Ярослав Голлюбика приготовился отказать клоуну в удовольствии прочитать лекцию. Он уже поднял руку и сделал, примериваясь, первое мотательное движение головой, но наткнулся на жалобное лицо Наждака. Голова Голлюбики замерла на половине лошадиного пути. Он вспомнил, с какой горячностью искал Наждак любого, даже бесполезного для себя знания; он в сотый раз посочувствовал его сиротскому детству и в сотый же раз возмутился мировой Неправде, с которой, собственно, и сражался всю свою сознательную жизнь. Он хорошо понимал эту милую слабость, которая всегда водилась за Наждаком, и часто выкраивал минуту для его просвещения, заимствуя время у долгих часов ожидания в засаде, а также у скоротечных мгновений, когда они зависали в прыжке, готовые растерзать и обезвредить неприятеля — не смог удержаться и здесь.

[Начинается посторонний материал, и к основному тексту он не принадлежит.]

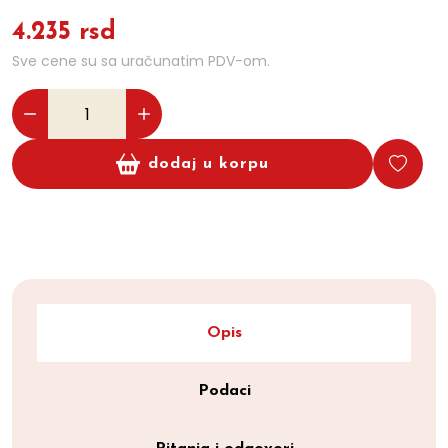
4.235 rsd
Sve cene su sa uračunatim PDV-om.
dodaj u korpu
Opis
Podaci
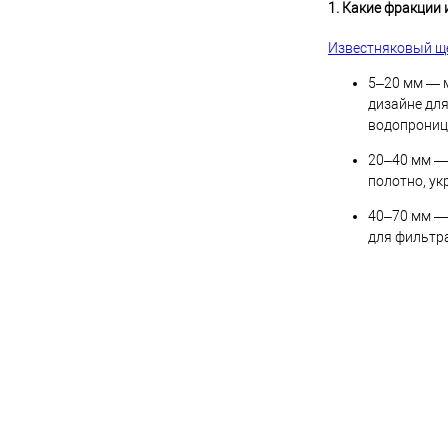
1. Какие фракции
Известняковый щ
5–20 мм — м
дизайне дл
водопрониц
20–40 мм — 
полотно, ук
40–70 мм — 
для фильтр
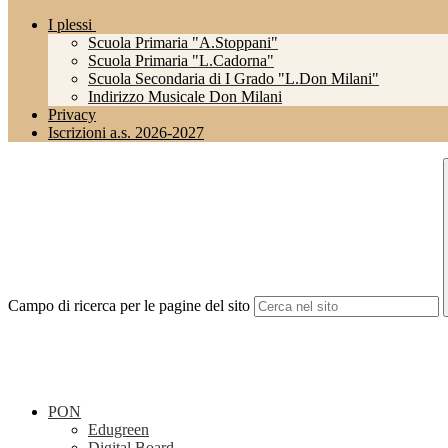
I plessi
Scuola Primaria "A.Stoppani"
Scuola Primaria "L.Cadorna"
Scuola Secondaria di I Grado "L.Don Milani"
Indirizzo Musicale Don Milani
Privacy
Iscrizioni a.s. 2026-2027
Campo di ricerca per le pagine del sito
PON
Edugreen
Digital Board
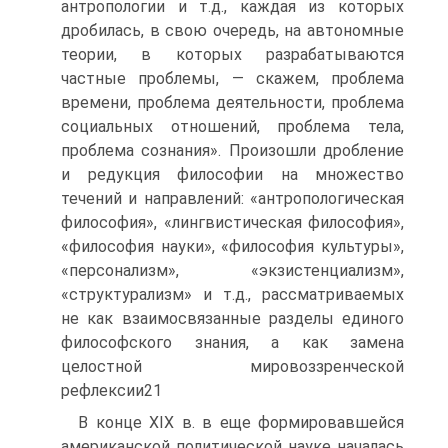
антропологии и т.д., каждая из которых
дробилась, в свою очередь, на автономные
теории, в которых разрабатываются
частные проблемы, — скажем, проблема
времени, проблема деятельности, проблема
социальных отношений, проблема тела,
проблема сознания». Произошли дробление
и редукция философии на множество
течений и направлений: «антропологическая
философия», «лингвистическая философия»,
«философия науки», «философия культуры»,
«персонализм», «экзистенциализм»,
«структурализм» и т.д., рассматриваемых
не как взаимосвязанные разделы единого
философского знания, а как замена
целостной мировоззренческой
рефлексии21
В конце XIX в. в еще формировавшейся
американской политической науке началась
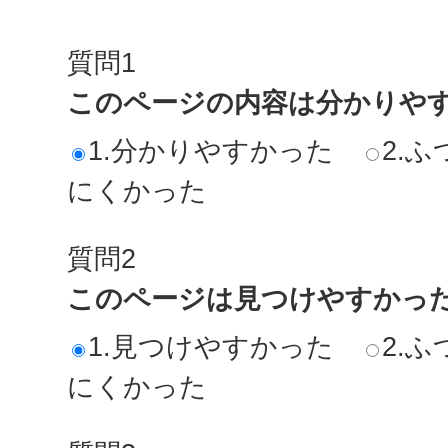
質問1
このページの内容は分かりや
1.分かりやすかった
2.ふ
にくかった
質問2
このページは見つけやすかっ
1.見つけやすかった
2.ふ
にくかった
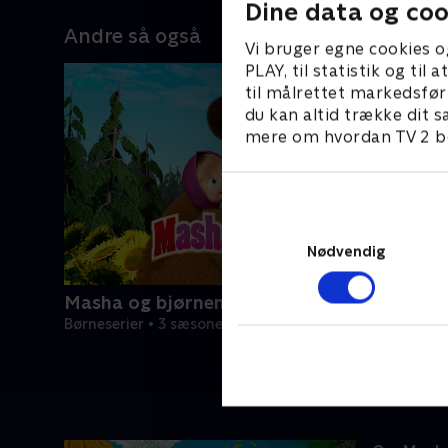
Dine data og coo
Andre så også
Vi bruger egne cookies o
PLAY, til statistik og ti
til målrettet markedsfør
du kan altid trække dit s
mere om hvordan TV 2 be
Nødvendig
Masha og bjørnen
Børneserier • 3 sæsoner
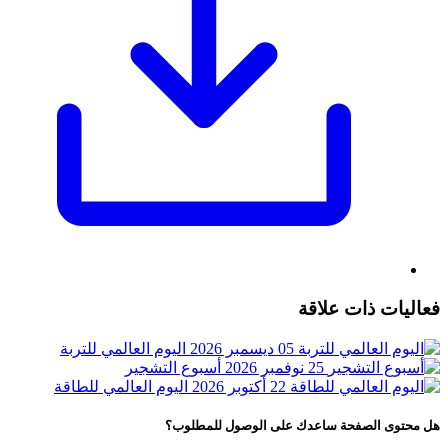
فعاليات ذات علاقة
05 ديسمبر 2026
اليوم العالمي للتربة
25 نوفمبر 2026
أسبوع التشجير
22 أكتوبر 2026
اليوم العالمي للطاقة
هل محتوى الصفحة ساعدك على الوصول للمطلوب؟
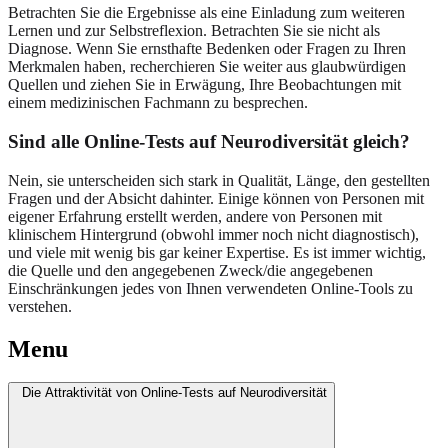
Betrachten Sie die Ergebnisse als eine Einladung zum weiteren
Lernen und zur Selbstreflexion. Betrachten Sie sie nicht als
Diagnose. Wenn Sie ernsthafte Bedenken oder Fragen zu Ihren
Merkmalen haben, recherchieren Sie weiter aus glaubwürdigen
Quellen und ziehen Sie in Erwägung, Ihre Beobachtungen mit
einem medizinischen Fachmann zu besprechen.
Sind alle Online-Tests auf Neurodiversität gleich?
Nein, sie unterscheiden sich stark in Qualität, Länge, den gestellten
Fragen und der Absicht dahinter. Einige können von Personen mit
eigener Erfahrung erstellt werden, andere von Personen mit
klinischem Hintergrund (obwohl immer noch nicht diagnostisch),
und viele mit wenig bis gar keiner Expertise. Es ist immer wichtig,
die Quelle und den angegebenen Zweck/die angegebenen
Einschränkungen jedes von Ihnen verwendeten Online-Tools zu
verstehen.
Menu
Die Attraktivität von Online-Tests auf Neurodiversität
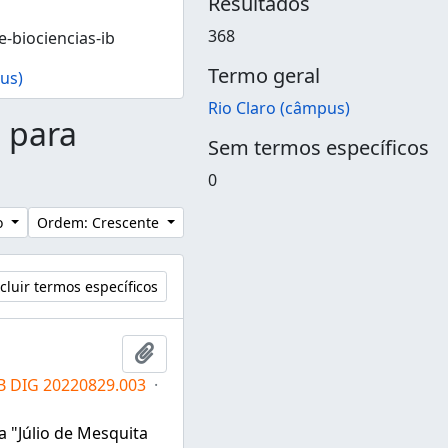
Resultados
368
e-biociencias-ib
Termo geral
us)
Rio Claro (câmpus)
s para
Sem termos específicos
0
lo
Ordem: Crescente
cluir termos específicos
Adicionar a área de transferência
IB DIG 20220829.003
·
a "Júlio de Mesquita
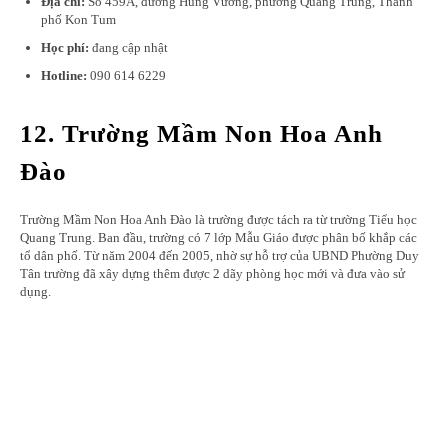
Địa chỉ:
Số 459A, đường Hùng Vương, phường Quang Trung, Thành
phố Kon Tum
Học phí:
đang cập nhật
Hotline:
090 614 6229
12. Trường Mầm Non Hoa Anh
Đào
Trường Mầm Non Hoa Anh Đào là trường được tách ra từ trường Tiểu học
Quang Trung. Ban đầu, trường có 7 lớp Mẫu Giáo được phân bố khắp các
tổ dân phố. Từ năm 2004 đến 2005, nhờ sự hỗ trợ của UBND Phường Duy
Tân trường đã xây dựng thêm được 2 dãy phòng học mới và đưa vào sử
dụng.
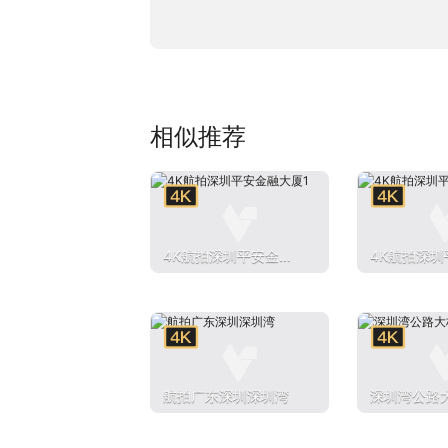
相似推荐
4K航拍深圳平安金融
4K航拍深圳
大厦1
大厦2
航拍广东深圳深圳湾
深圳湾公路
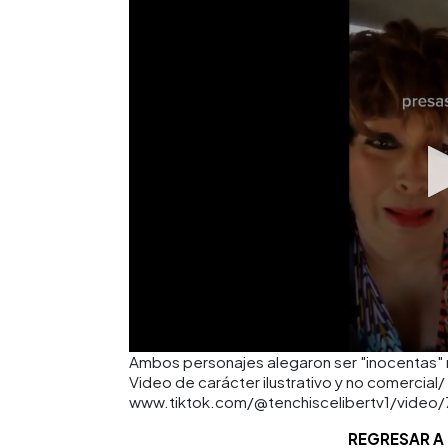
Ambos personajes alegaron ser "inocentas" m
Video de carácter ilustrativo y no comercial/
www.tiktok.com/@tenchiscelibertv1/vide
REGRESAR A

Собачье лицо Наждака, пока Голлюбика думал, успело смениться орлиным, как будто Наждак обернулся древнеегипетским божеством и занялся зоологическими метаморфозами. Пожалев товарища, Голлюбика увидел, что Наждак сейчас замкнется в неудовлетворенной гордыне, и поспешил разрешить:
— Хорошо, брат. Нам будет полезно освежить в памяти некоторые детали. Никогда не знаешь, что пригодится.
— А по-моему, мы зря теряем время, — недовольно встряла в разговор светофорова. — Монорельс недалеко. Мы доберемся до него в два счета, нам не обязательно заканчивать очередную школу выживания.